Required action
The answer must repeat every record exactly, with no pictures in it.

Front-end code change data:
·····

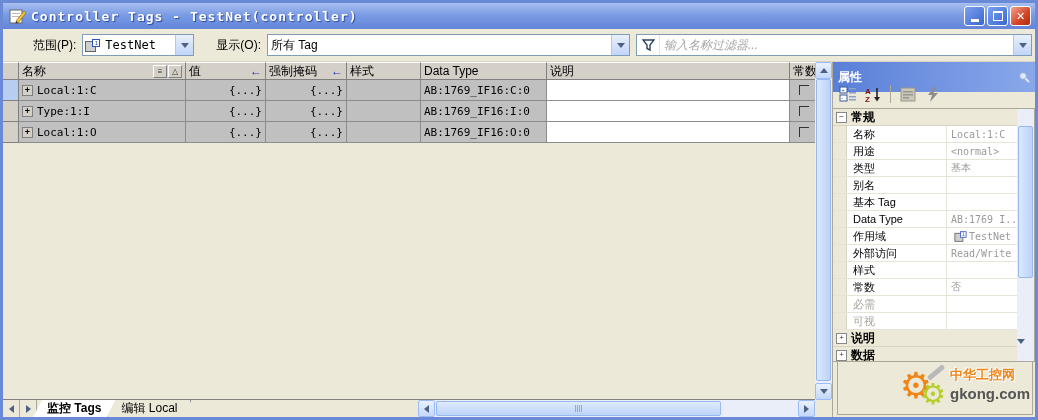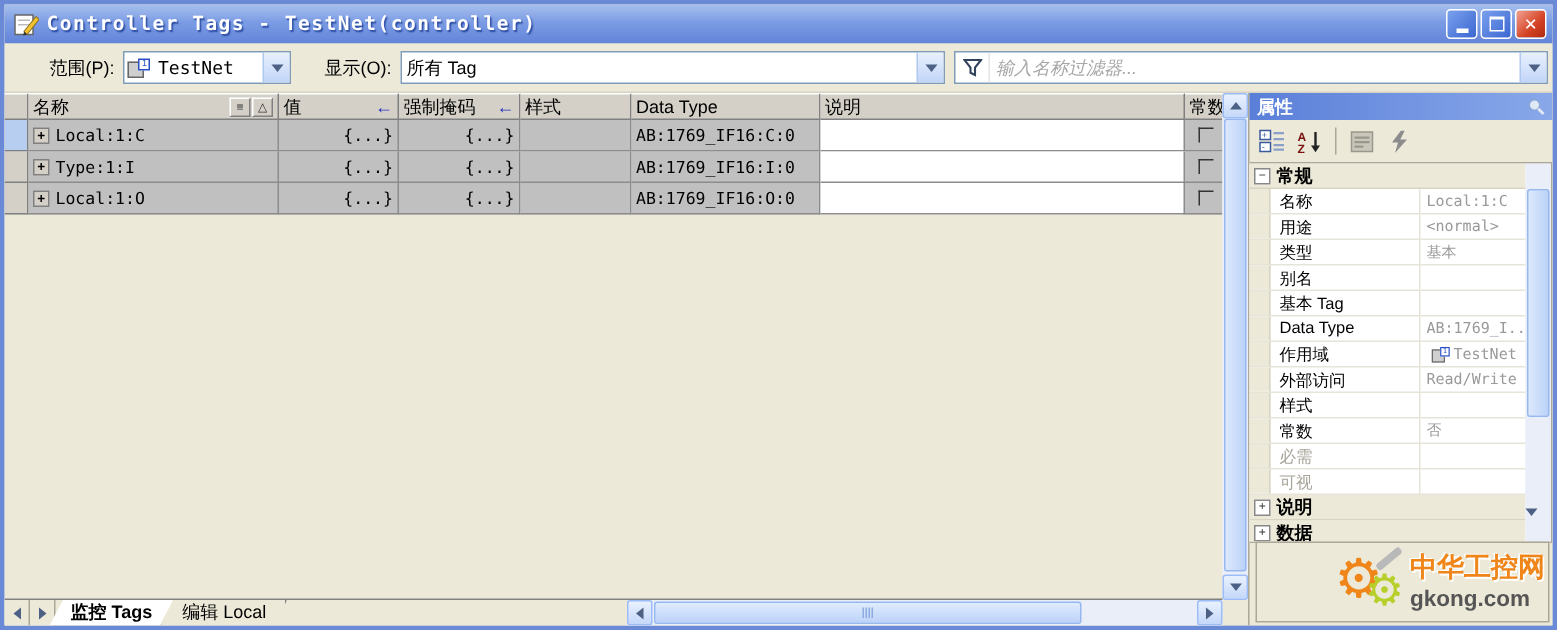--- a/index.html
+++ b/index.html
@@ -73,7 +73,7 @@
   .tab.inactive{background:#ece9d8;clip-path:polygon(9px 0,100% 0,calc(100% - 9px) 100%,0 100%);margin-left:-8px;box-shadow:inset 1px 0 0 #808080,inset -1px 0 0 #808080;}
   
   .props{position:absolute;left:829px;top:59px;right:0;bottom:0;background:#ece9d8;border-left:1px solid #aca899;box-sizing:border-box;}
-  .props-header{position:absolute;left:0;top:0;right:0;height:18px;background:linear-gradient(to right,#5a7fd8,#89a8ea);color:#fff;font-size:12px;font-weight:bold;display:flex;align-items:center;padding:0 5px;box-sizing:border-box;}
+  .props-header{position:absolute;left:0;top:0;right:0;height:30px;background:linear-gradient(to right,#5a7fd8,#89a8ea);color:#fff;font-size:12px;font-weight:bold;display:flex;align-items:center;padding:0 5px;box-sizing:border-box;}
   .pin{margin-left:auto;width:13px;height:13px;}
   .props-toolbar{position:absolute;left:0;top:18px;right:0;height:28px;display:flex;align-items:center;gap:3px;padding:0 4px;box-sizing:border-box;}
   .ptb-btn{width:22px;height:20px;display:flex;align-items:center;justify-content:center;}

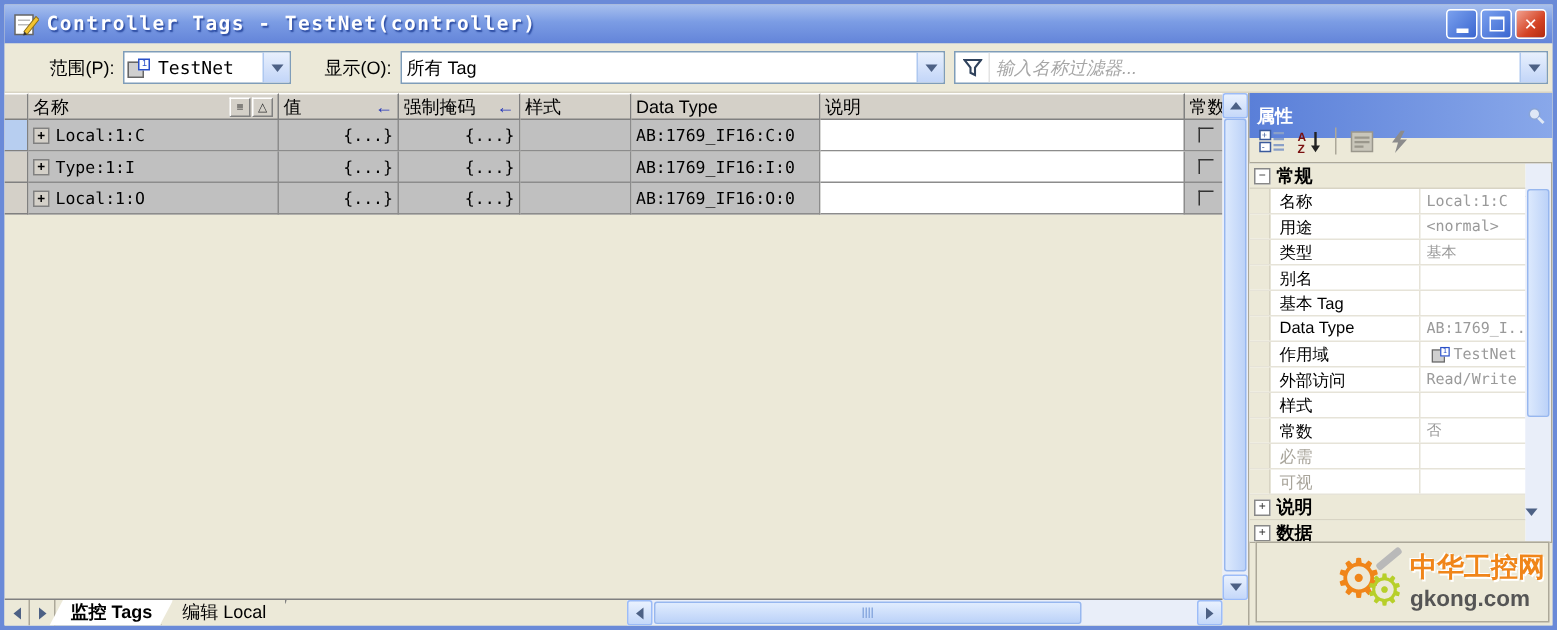--- a/index.html
+++ b/index.html
@@ -94,7 +94,7 @@
   .gear2{color:#b7cf2a;font-size:29px;line-height:29px;margin-left:-12px;margin-top:14px;}
   .wrench{width:20px;height:5px;background:#b9b9b9;border-radius:2px;transform:rotate(-40deg);margin:4px -14px 0 -6px;}
   .wm-text{margin-left:4px;}
-  .wm-line1{font-size:18px;font-weight:bold;color:#f08519;text-shadow:1px 1px 0 #fff,-1px -1px 0 #fff;white-space:nowrap;}
+  .wm-line1{font-size:13px;font-weight:bold;color:#f08519;text-shadow:1px 1px 0 #fff,-1px -1px 0 #fff;white-space:nowrap;}
   .wm-line2{font-size:15px;font-weight:bold;color:#555;margin-top:1px;}
   .mono{font-family:"DejaVu Sans Mono","Liberation Mono",monospace;font-size:11px;}
 </style>

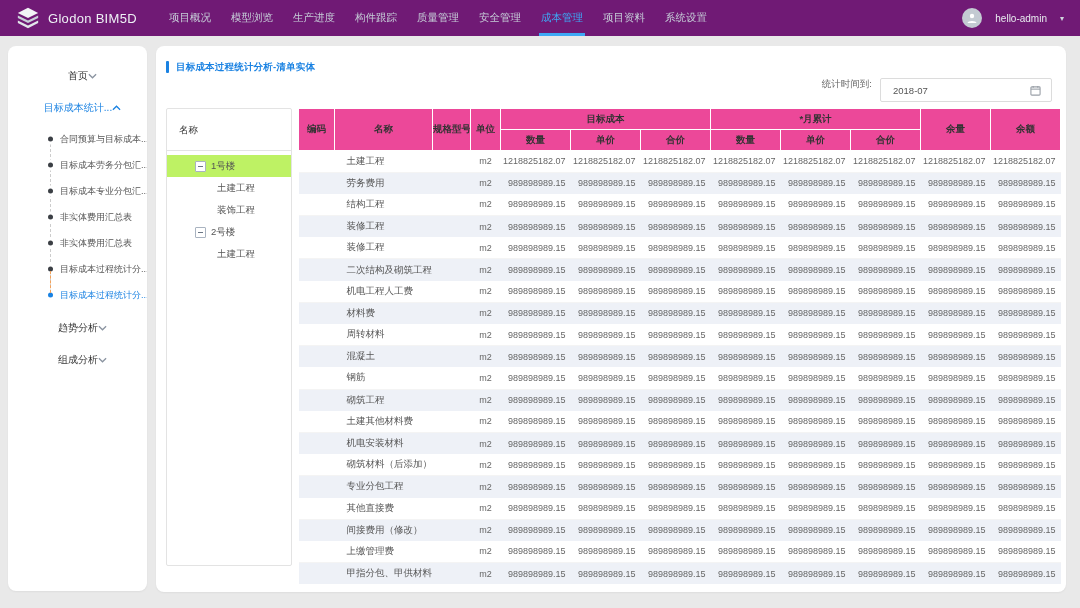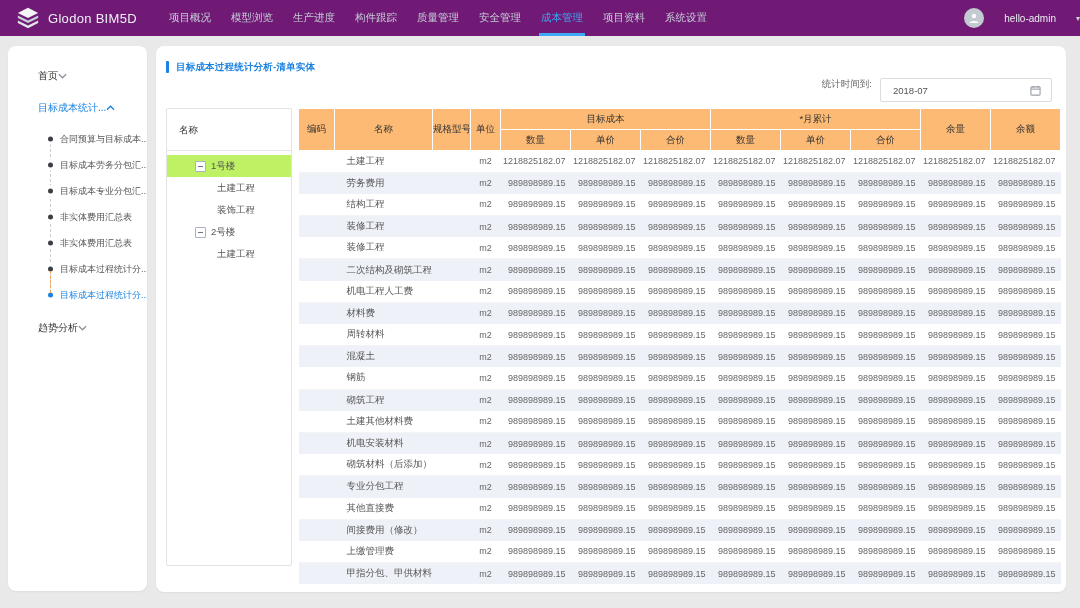--- a/index.html
+++ b/index.html
@@ -14,7 +14,7 @@
   .nav-item{padding:0 10px;display:flex;align-items:center;height:100%;font-size:10.5px;color:#c6cdd8;cursor:pointer;position:relative;white-space:nowrap}
   .nav-item.active{color:#3da8f5}
   .nav-item.active::after{content:"";position:absolute;left:8px;right:8px;bottom:0;height:3px;background:#3da8f5}
-  .user{margin-left:auto;display:flex;align-items:center;gap:20px;font-size:10px;color:#e8ebef}
+  .user{margin-left:auto;display:flex;align-items:center;gap:13px;padding-right:16px;font-size:10px;color:#e8ebef}
   .avatar{width:20px;height:20px;border-radius:50%;background:#c3cad2;display:flex;align-items:center;justify-content:center}
   .caret{font-size:8px;color:#cfd5dd}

·····

Response
--- a/index.html
+++ b/index.html
@@ -73,7 +73,7 @@
   .tab.inactive{background:#ece9d8;clip-path:polygon(9px 0,100% 0,calc(100% - 9px) 100%,0 100%);margin-left:-8px;box-shadow:inset 1px 0 0 #808080,inset -1px 0 0 #808080;}
   
   .props{position:absolute;left:829px;top:59px;right:0;bottom:0;background:#ece9d8;border-left:1px solid #aca899;box-sizing:border-box;}
-  .props-header{position:absolute;left:0;top:0;right:0;height:18px;background:linear-gradient(to right,#5a7fd8,#89a8ea);color:#fff;font-size:12px;font-weight:bold;display:flex;align-items:center;padding:0 5px;box-sizing:border-box;}
+  .props-header{position:absolute;left:0;top:0;right:0;height:30px;background:linear-gradient(to right,#5a7fd8,#89a8ea);color:#fff;font-size:12px;font-weight:bold;display:flex;align-items:center;padding:0 5px;box-sizing:border-box;}
   .pin{margin-left:auto;width:13px;height:13px;}
   .props-toolbar{position:absolute;left:0;top:18px;right:0;height:28px;display:flex;align-items:center;gap:3px;padding:0 4px;box-sizing:border-box;}
   .ptb-btn{width:22px;height:20px;display:flex;align-items:center;justify-content:center;}

--- a/index.html
+++ b/index.html
@@ -94,7 +94,7 @@
   .gear2{color:#b7cf2a;font-size:29px;line-height:29px;margin-left:-12px;margin-top:14px;}
   .wrench{width:20px;height:5px;background:#b9b9b9;border-radius:2px;transform:rotate(-40deg);margin:4px -14px 0 -6px;}
   .wm-text{margin-left:4px;}
-  .wm-line1{font-size:18px;font-weight:bold;color:#f08519;text-shadow:1px 1px 0 #fff,-1px -1px 0 #fff;white-space:nowrap;}
+  .wm-line1{font-size:13px;font-weight:bold;color:#f08519;text-shadow:1px 1px 0 #fff,-1px -1px 0 #fff;white-space:nowrap;}
   .wm-line2{font-size:15px;font-weight:bold;color:#555;margin-top:1px;}
   .mono{font-family:"DejaVu Sans Mono","Liberation Mono",monospace;font-size:11px;}
 </style>

--- a/index.html
+++ b/index.html
@@ -14,7 +14,7 @@
   .nav-item{padding:0 10px;display:flex;align-items:center;height:100%;font-size:10.5px;color:#c6cdd8;cursor:pointer;position:relative;white-space:nowrap}
   .nav-item.active{color:#3da8f5}
   .nav-item.active::after{content:"";position:absolute;left:8px;right:8px;bottom:0;height:3px;background:#3da8f5}
-  .user{margin-left:auto;display:flex;align-items:center;gap:20px;font-size:10px;color:#e8ebef}
+  .user{margin-left:auto;display:flex;align-items:center;gap:13px;padding-right:16px;font-size:10px;color:#e8ebef}
   .avatar{width:20px;height:20px;border-radius:50%;background:#c3cad2;display:flex;align-items:center;justify-content:center}
   .caret{font-size:8px;color:#cfd5dd}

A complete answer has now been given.